La decisión fue tomada este viernes durante una reunión del Consejo Directivo Nacional realizada en la histórica sede sindical de Azopardo 802, en la Ciudad de Buenos Aires. El encuentro fue encabezado por los cotitulares de la central obrera Jorge Sola, Cristian Jerónimo y Octavio Argüello.
Sin paro general, pero con plan de lucha en marcha
La conducción cegetista resolvió no convocar a un paro general la próxima semana, aunque dejó abierta la posibilidad de profundizar las medidas si el proyecto avanza sin cambios. Cada sindicato, no obstante, quedó habilitado para disponer ceses de actividades parciales que faciliten la participación de los trabajadores en la protesta.
La movilización marcará la continuidad del plan de lucha iniciado el 18 de diciembre pasado, cuando una multitudinaria marcha a Plaza de Mayo logró frenar el tratamiento de la reforma a fines de 2025. Desde la CGT advirtieron que, en caso de que la ley sea aprobada, el conflicto se trasladará también a los planos político y judicial.
“Esta es una batalla que recién empieza en el Congreso”, habían anticipado días atrás desde la conducción sindical.

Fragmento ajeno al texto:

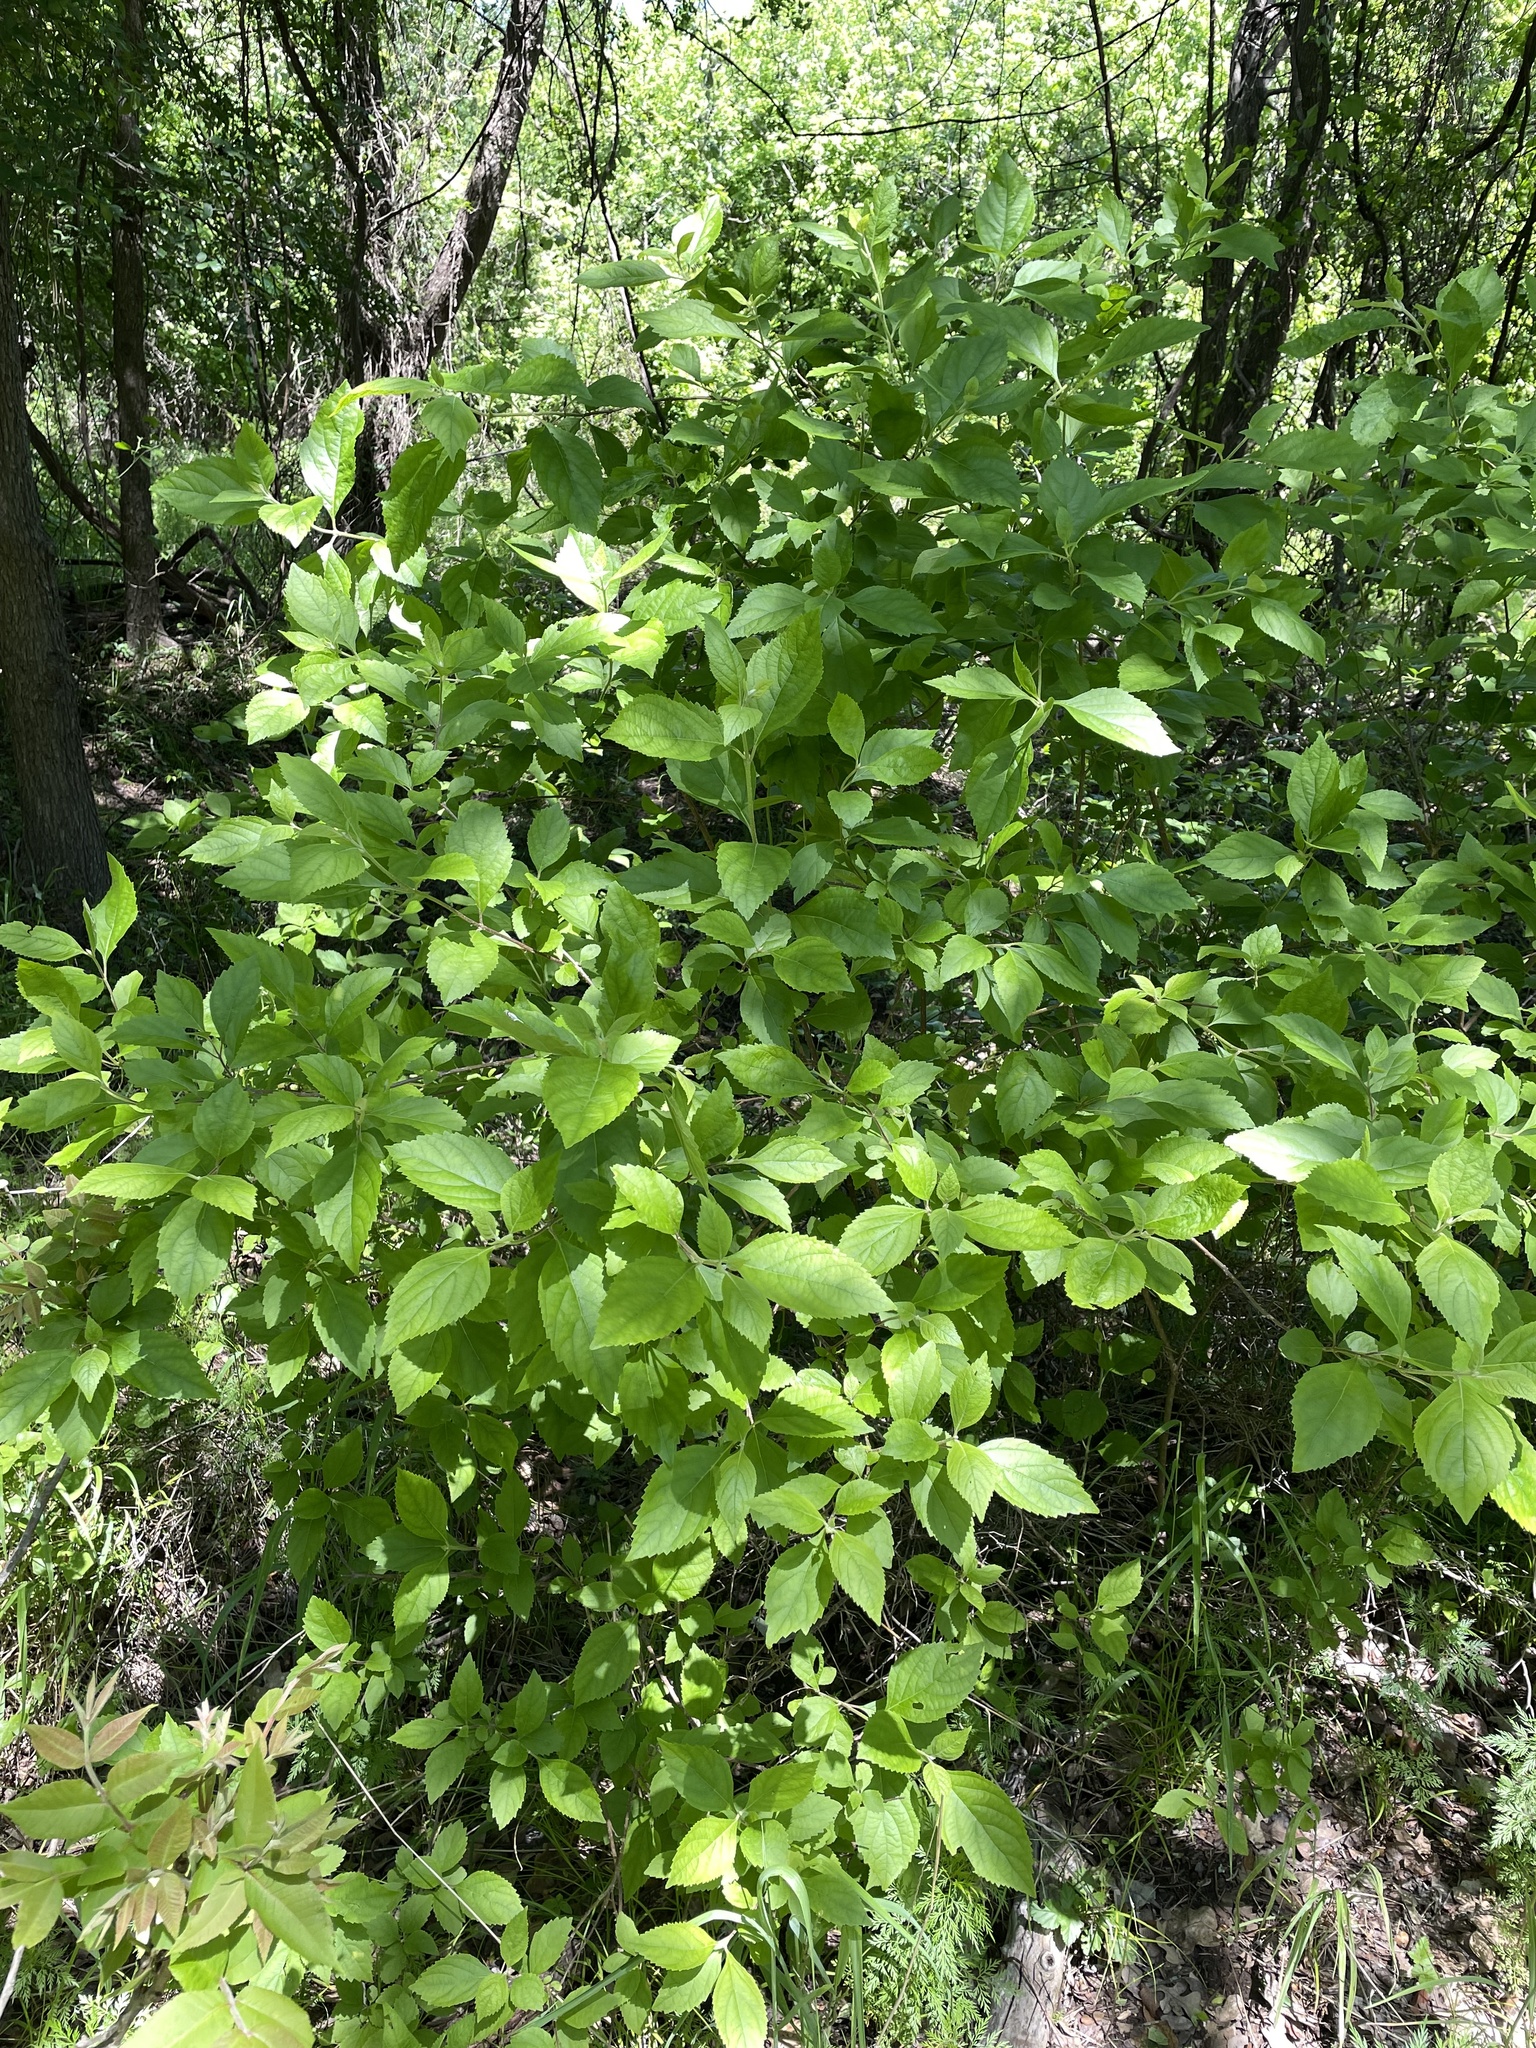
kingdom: Plantae
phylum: Tracheophyta
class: Magnoliopsida
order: Lamiales
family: Lamiaceae
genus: Callicarpa
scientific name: Callicarpa americana
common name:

La estrategia apunta a escalar el conflicto de manera programada, priorizando el lobby parlamentario para introducir modificaciones en los artículos que, según los gremios, afectan el financiamiento y la estructura de los sindicatos.
Protesta federal y presión al Senado
Además de la concentración frente al Congreso, la CGT dispuso federalizar la protesta, con marchas y actos en capitales provinciales y principales ciudades del país, en simultáneo con la sesión del Senado. El objetivo es amplificar el rechazo a la iniciativa oficialista y presionar a los gobernadores y legisladores que podrían acompañar el proyecto del Ejecutivo.
Durante la reunión también hubo fuertes críticas al Gobierno nacional y a varios mandatarios provinciales (Llaryora y Pullaro), que evitaron recibir a los dirigentes sindicales y, según la central obrera, se muestran alineados con la Casa Rosada. Aunque en la conducción sindical dan por probable que la reforma termine convirtiéndose en ley, los esfuerzos están puestos en moderar su alcance y dejar en claro que, de no haber cambios, las medidas de fuerza podrían endurecerse.